The problem |
Set down every entry exactly as it stands, omitting any picture.

Material supplied |
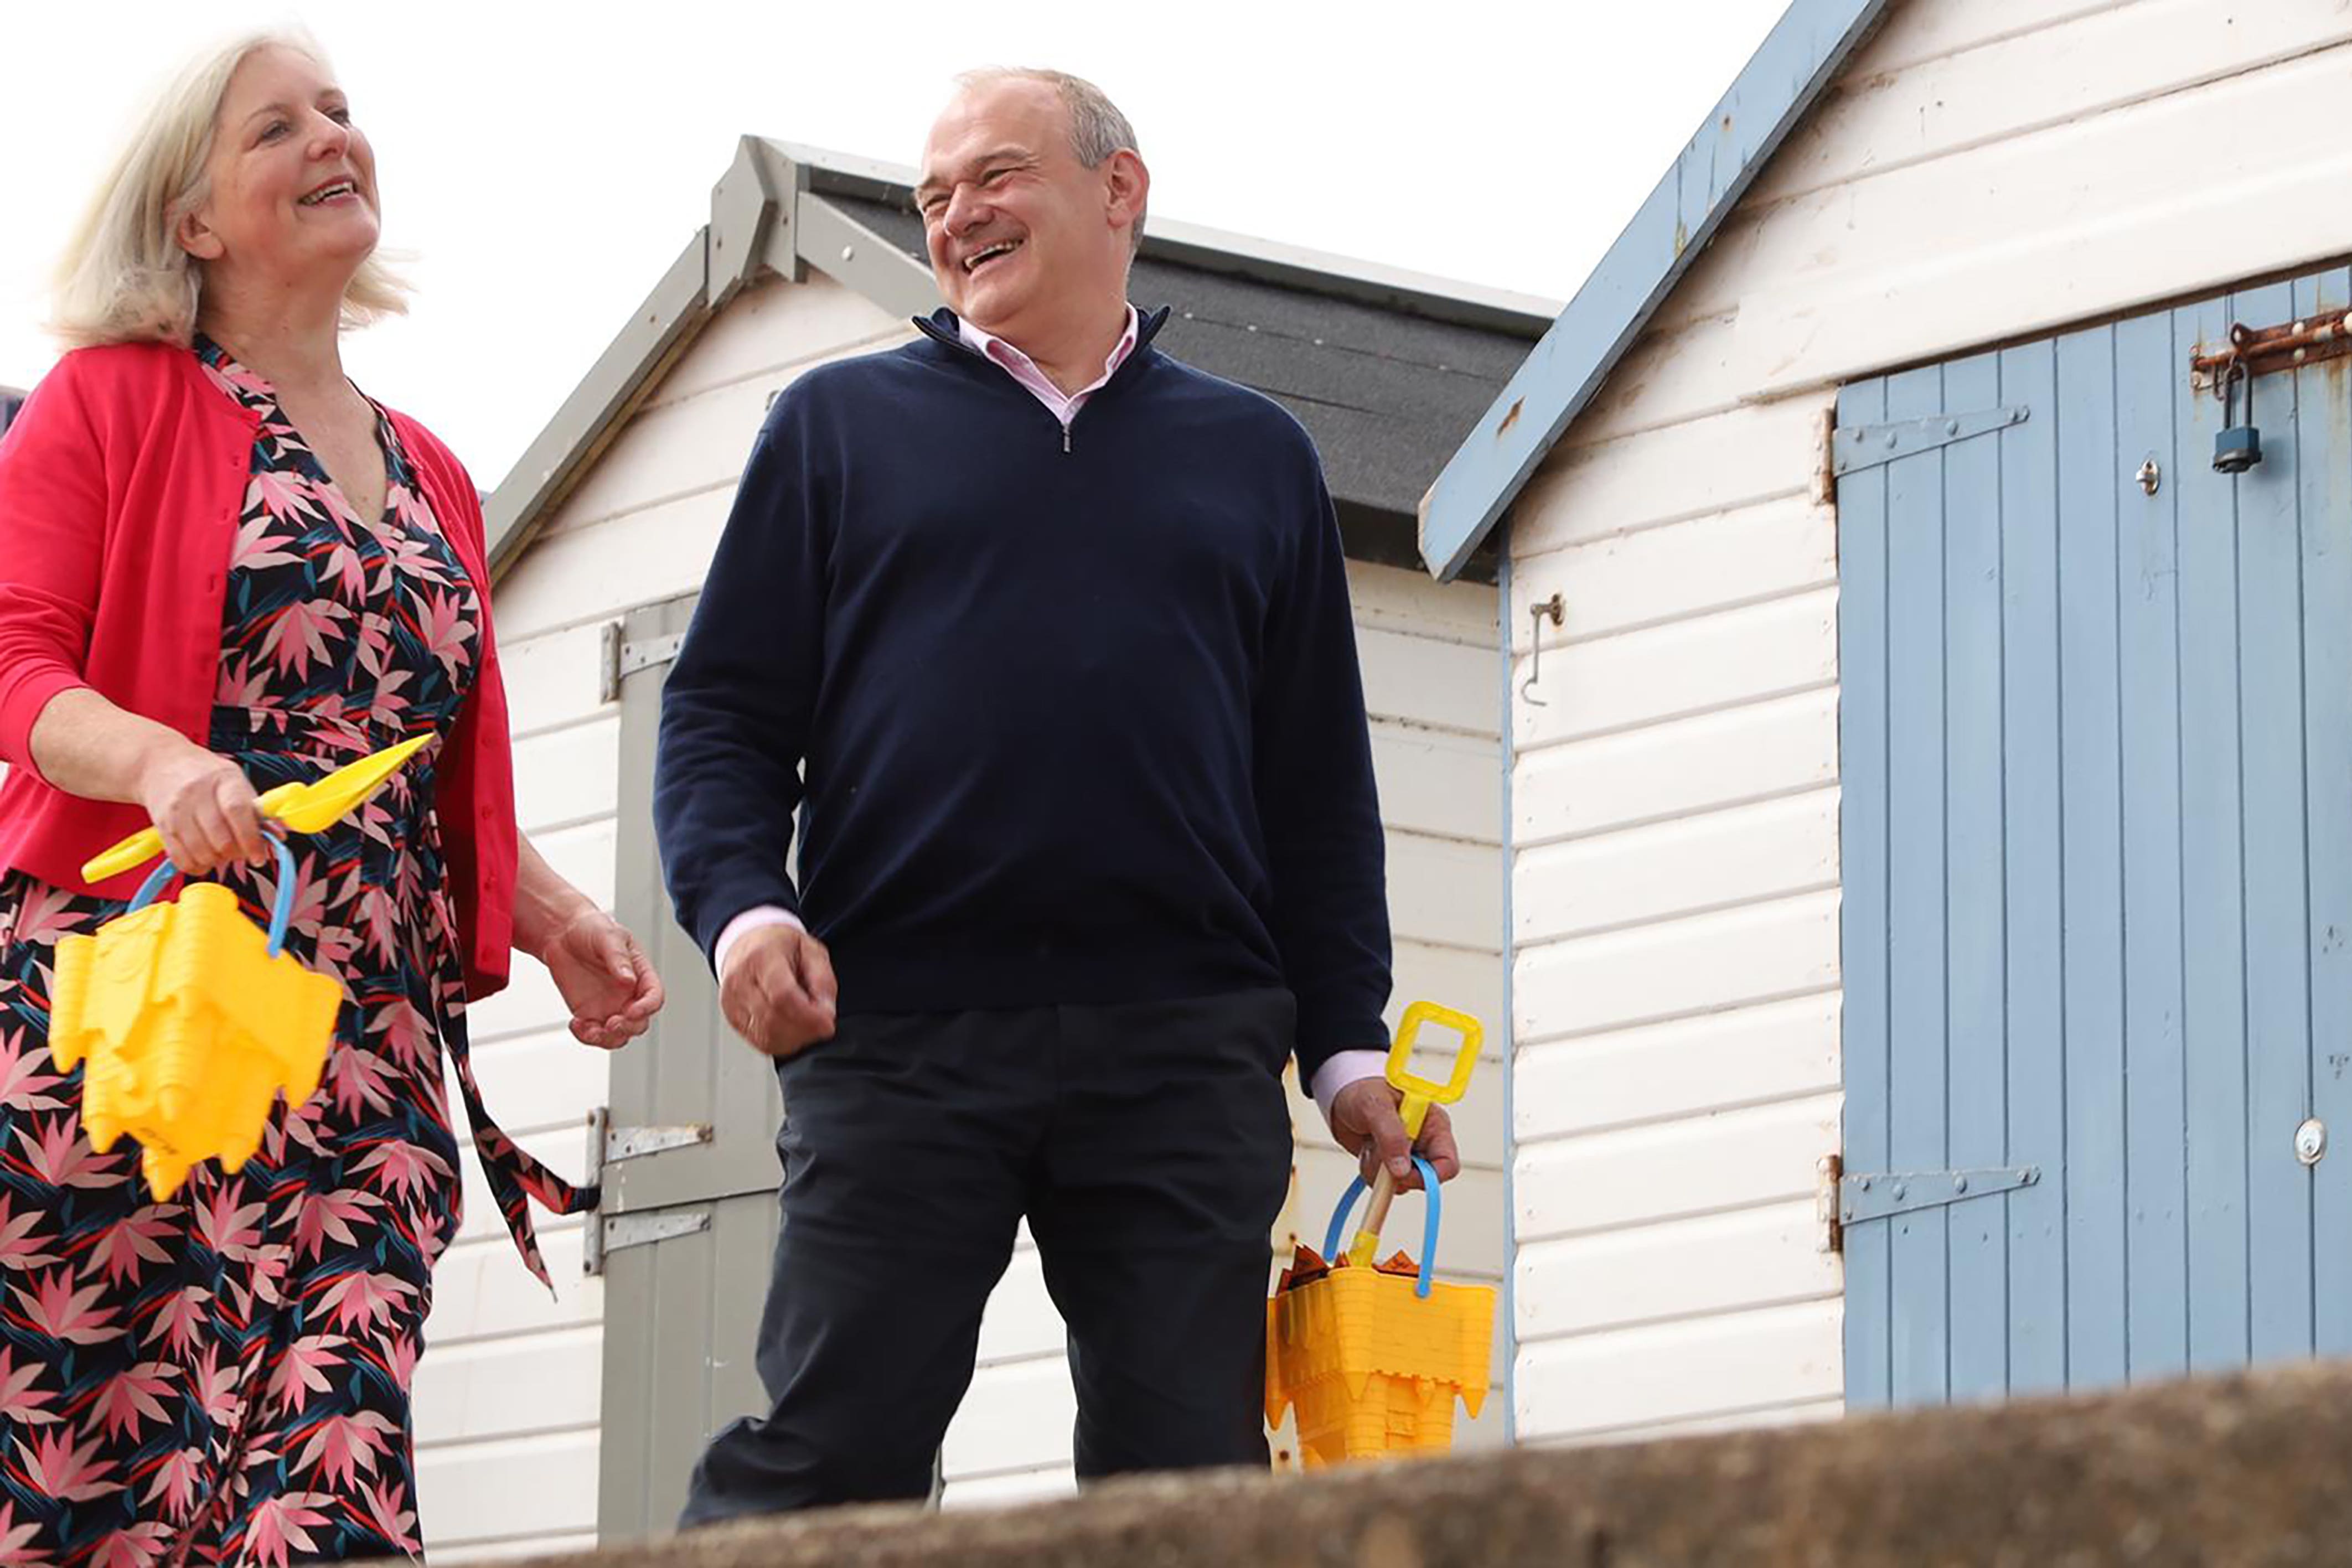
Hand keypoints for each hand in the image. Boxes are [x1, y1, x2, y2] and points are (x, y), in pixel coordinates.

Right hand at [136, 740, 269, 874]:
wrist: (161, 764)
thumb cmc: (206, 775)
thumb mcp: (236, 782)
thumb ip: (257, 810)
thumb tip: (279, 836)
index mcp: (224, 780)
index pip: (238, 812)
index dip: (251, 839)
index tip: (259, 856)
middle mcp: (197, 794)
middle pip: (221, 838)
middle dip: (236, 854)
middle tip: (241, 852)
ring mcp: (177, 811)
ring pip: (201, 853)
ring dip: (217, 861)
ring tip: (221, 852)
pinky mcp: (162, 826)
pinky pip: (181, 859)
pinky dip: (196, 866)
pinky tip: (203, 857)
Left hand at [543, 909, 664, 1048]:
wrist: (561, 934)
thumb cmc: (590, 929)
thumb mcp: (607, 936)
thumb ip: (618, 958)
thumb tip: (628, 980)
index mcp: (640, 974)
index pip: (654, 997)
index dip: (648, 1007)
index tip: (631, 1010)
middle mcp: (628, 994)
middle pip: (639, 1023)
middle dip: (628, 1027)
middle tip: (611, 1022)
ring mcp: (609, 1006)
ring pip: (619, 1036)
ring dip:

Response for this exercise |
Hand keypoints for each hand in the image. Boxes are [x1, y1, x2, y2] and points are (x, y), in pixel coordinates.

Right hand at [136, 740, 269, 874]:
wrist: (161, 764)
thumb cmc: (206, 775)
thumb mcp: (236, 782)
thumb ip: (257, 810)
thumb tip: (279, 836)
index mcp: (224, 780)
index pip: (238, 812)
index dip: (251, 839)
index tip: (259, 856)
middle mcp: (197, 794)
middle pip: (221, 838)
middle dip: (236, 854)
middle tip: (241, 852)
ring mcp: (177, 811)
ring pip: (201, 853)
ring dip: (217, 861)
ring tip: (221, 852)
pinky mcp: (162, 826)
pinky pip: (181, 859)
pinky dip: (196, 866)
pinky tip: (203, 857)
Left hand at [543, 909, 664, 1048]:
wrist: (561, 934)
thumb cmc: (590, 929)
thumb mcp: (607, 936)
thumb ip: (618, 958)
thumb tip: (628, 980)
index mcp: (640, 974)
index pip: (654, 997)
index dip: (648, 1007)
index tip: (631, 1010)
middle mcp: (628, 994)
middle pip: (639, 1023)
middle dip: (628, 1027)
middle tip: (611, 1022)
ring mcp: (609, 1006)
ring pip: (619, 1036)
ring dip:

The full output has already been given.